Exercise goal: Print nothing but the lines below starting at the line that holds "[385,69,411,83] der -> (211, 96) none" and ending at the line that holds "[510,69,676,83] normalen Konstruktor", including both, each exactly as written.

+++ Stored data

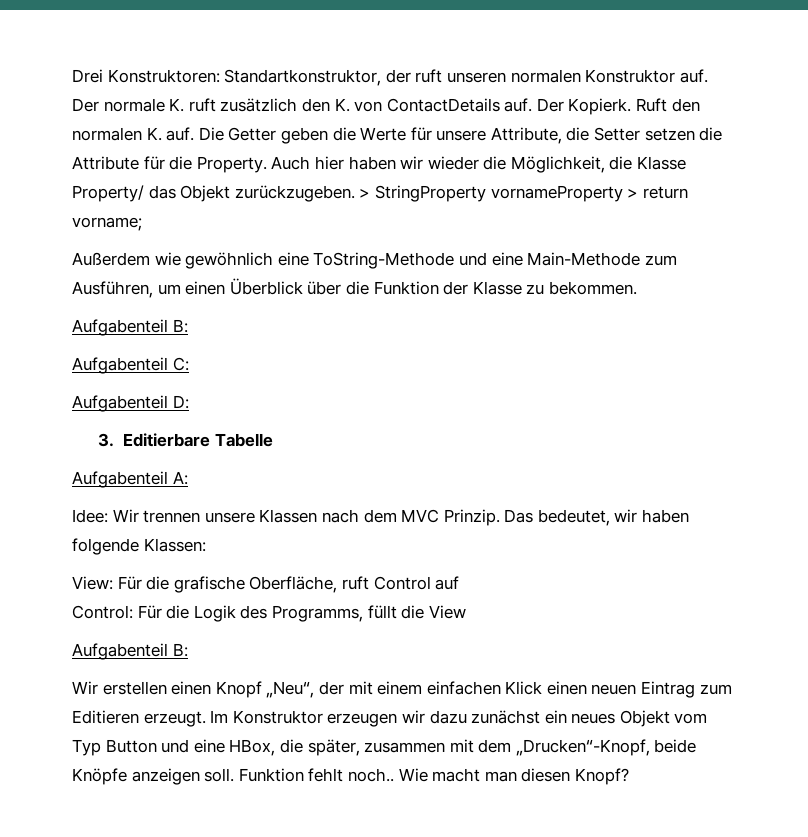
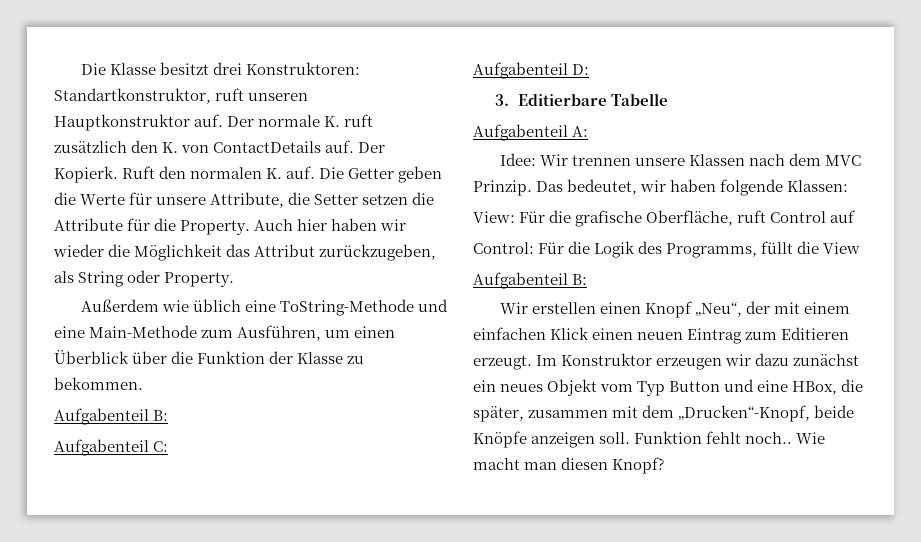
[72,69,103,83] Drei -> [80,62,242,75] Die Klasse besitzt drei
[385,69,411,83] der -> (211, 96) none
[510,69,676,83] normalen Konstruktor -> [54,114,190,131] Hauptkonstruktor
[510,156,687,173] [72,185,688,202] [72,217,142,231] Möglichkeit, die Klasse Property/ das Objekt zurückzugeben. > StringProperty vornameProperty > return vorname; -> [134,244,437,261] [54,270,235,287] Möglichkeit das Attribut zurückzugeben, als String oder Property.
[185,252,274,269] gewöhnlich -> [192,299,241,312] üblich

++++++

Response box:
[385,69,411,83] der -> (211, 96) none
[510,69,676,83] normalen Konstruktor -> [54,114,190,131] Hauptkonstruktor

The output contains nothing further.